→ **Task instructions**
Only the lines below between the ones containing "County Unique - 00101" and "1 inch equals 0.6 miles", inclusive, are to be reproduced, each exactly as it stands.

→ **The input**
++++++++

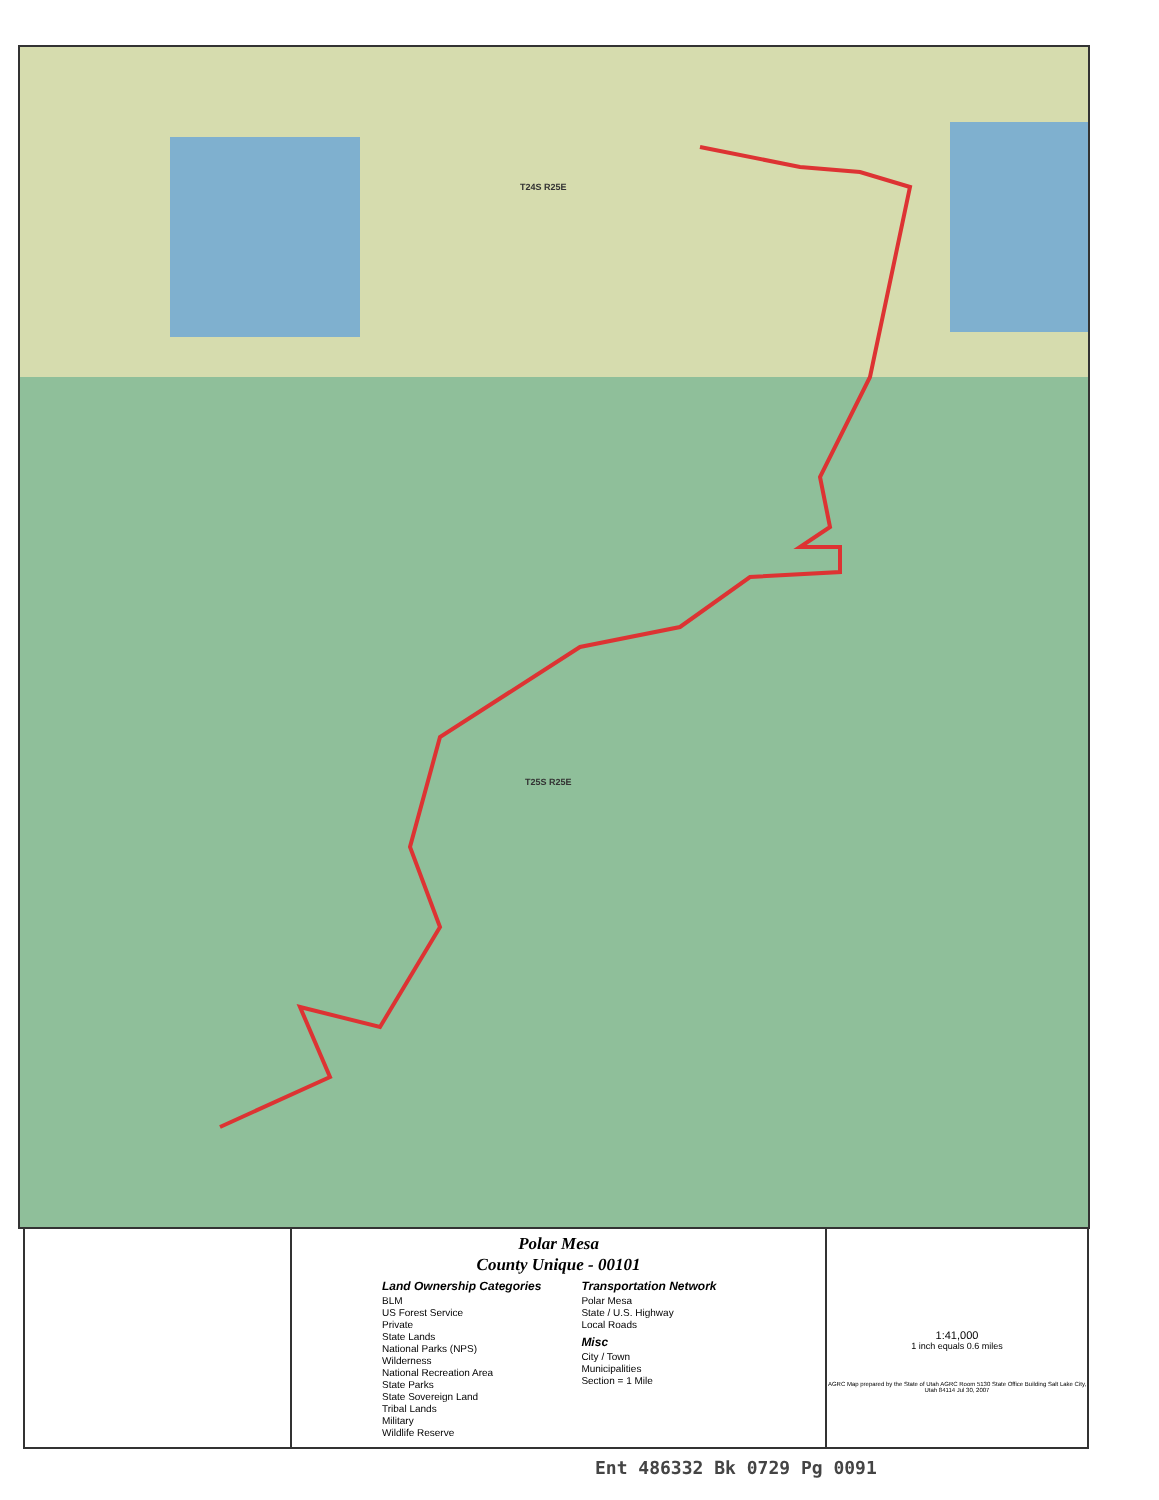T24S R25E
T25S R25E
Polar Mesa
County Unique - 00101
Land Ownership Categories
BLM
US Forest Service
Private
State Lands
National Parks (NPS)
Wilderness
National Recreation Area
State Parks
State Sovereign Land
Tribal Lands
Military
Wildlife Reserve
Transportation Network
Polar Mesa
State / U.S. Highway
Local Roads
Misc
City / Town
Municipalities
Section = 1 Mile
1:41,000
1 inch equals 0.6 miles
AGRC Map prepared by the State of Utah AGRC Room 5130 State Office Building Salt Lake City, Utah 84114 Jul 30, 2007
Ent 486332 Bk 0729 Pg 0091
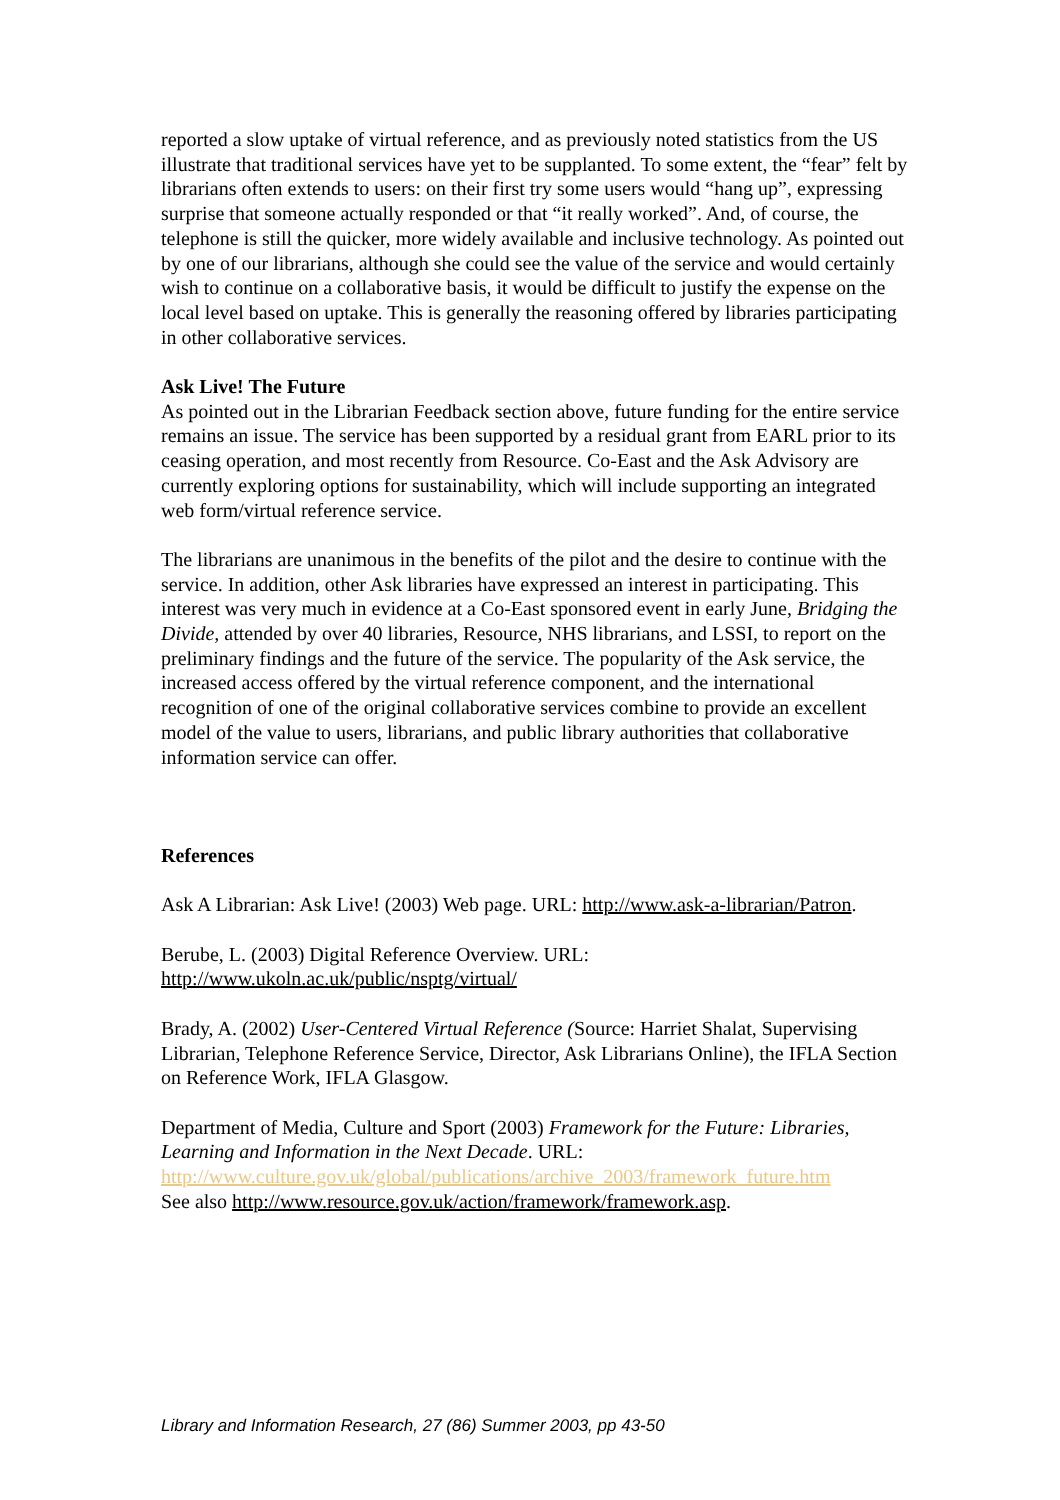reported a slow uptake of virtual reference, and as previously noted statistics from the US illustrate that traditional services have yet to be supplanted. To some extent, the “fear” felt by librarians often extends to users: on their first try some users would “hang up”, expressing surprise that someone actually responded or that “it really worked”. And, of course, the telephone is still the quicker, more widely available and inclusive technology. As pointed out by one of our librarians, although she could see the value of the service and would certainly wish to continue on a collaborative basis, it would be difficult to justify the expense on the local level based on uptake. This is generally the reasoning offered by libraries participating in other collaborative services.
Ask Live! The Future
As pointed out in the Librarian Feedback section above, future funding for the entire service remains an issue. The service has been supported by a residual grant from EARL prior to its ceasing operation, and most recently from Resource. Co-East and the Ask Advisory are currently exploring options for sustainability, which will include supporting an integrated web form/virtual reference service.
The librarians are unanimous in the benefits of the pilot and the desire to continue with the service. In addition, other Ask libraries have expressed an interest in participating. This interest was very much in evidence at a Co-East sponsored event in early June, Bridging the Divide, attended by over 40 libraries, Resource, NHS librarians, and LSSI, to report on the preliminary findings and the future of the service. The popularity of the Ask service, the increased access offered by the virtual reference component, and the international recognition of one of the original collaborative services combine to provide an excellent model of the value to users, librarians, and public library authorities that collaborative information service can offer.
References
Ask A Librarian: Ask Live! (2003) Web page. URL: http://www.ask-a-librarian/Patron.
Berube, L. (2003) Digital Reference Overview. URL:
http://www.ukoln.ac.uk/public/nsptg/virtual/
Brady, A. (2002) User-Centered Virtual Reference (Source: Harriet Shalat, Supervising Librarian, Telephone Reference Service, Director, Ask Librarians Online), the IFLA Section on Reference Work, IFLA Glasgow.
Department of Media, Culture and Sport (2003) Framework for the Future: Libraries, Learning and Information in the Next Decade. URL:
http://www.culture.gov.uk/global/publications/archive_2003/framework_future.htm
See also http://www.resource.gov.uk/action/framework/framework.asp.
Library and Information Research, 27 (86) Summer 2003, pp 43-50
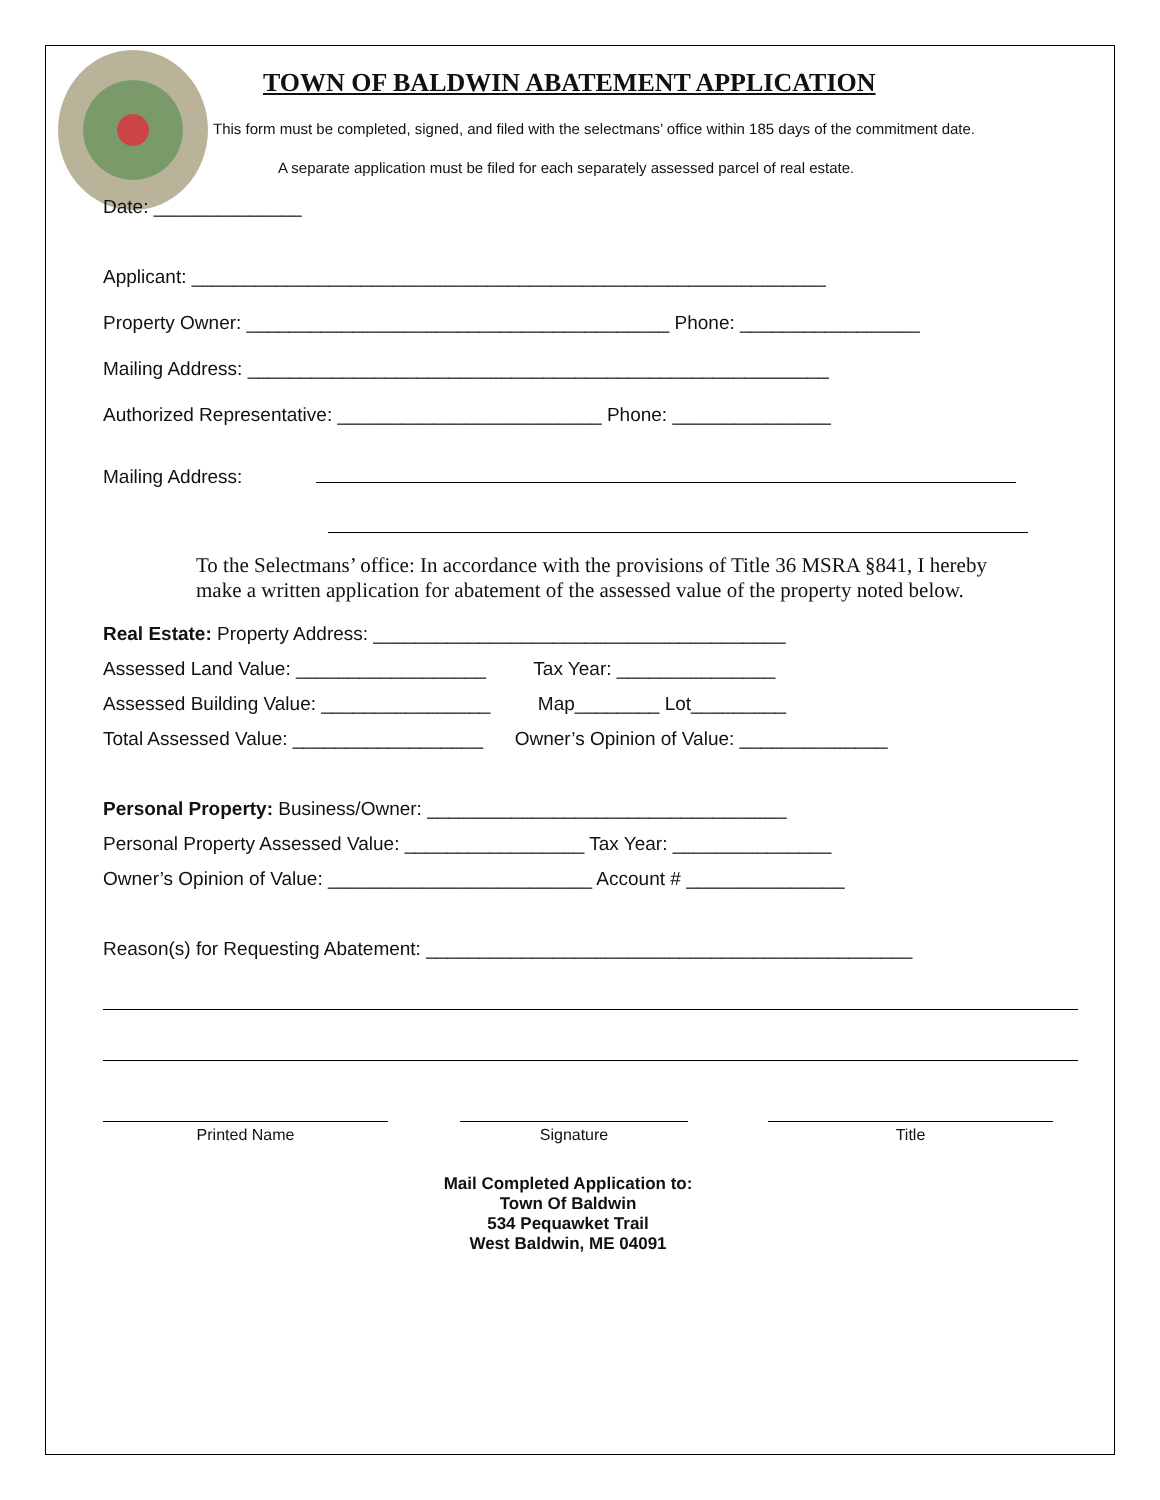TOWN OF BALDWIN ABATEMENT APPLICATION
This form must be completed, signed, and filed with the selectmans’ office within 185 days of the commitment date.
A separate application must be filed for each separately assessed parcel of real estate.
Date: ______________
Applicant: ____________________________________________________________
Property Owner: ________________________________________ Phone: _________________
Mailing Address: _______________________________________________________
Authorized Representative: _________________________ Phone: _______________
Mailing Address:
To the Selectmans’ office: In accordance with the provisions of Title 36 MSRA §841, I hereby make a written application for abatement of the assessed value of the property noted below.
Real Estate: Property Address: _______________________________________
Assessed Land Value: __________________ Tax Year: _______________
Assessed Building Value: ________________ Map________ Lot_________
Total Assessed Value: __________________ Owner’s Opinion of Value: ______________
Personal Property: Business/Owner: __________________________________
Personal Property Assessed Value: _________________ Tax Year: _______________
Owner’s Opinion of Value: _________________________ Account # _______________
Reason(s) for Requesting Abatement: ______________________________________________
Printed Name Signature Title
Mail Completed Application to:
Town Of Baldwin
534 Pequawket Trail
West Baldwin, ME 04091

++++++++

→ **Solution**
County Unique - 00101
Land Ownership Categories
BLM
US Forest Service
Private
State Lands
National Parks (NPS)
Wilderness
National Recreation Area
State Parks
State Sovereign Land
Tribal Lands
Military
Wildlife Reserve
Transportation Network
Polar Mesa
State / U.S. Highway
Local Roads
Misc
City / Town
Municipalities
Section = 1 Mile
1:41,000
1 inch equals 0.6 miles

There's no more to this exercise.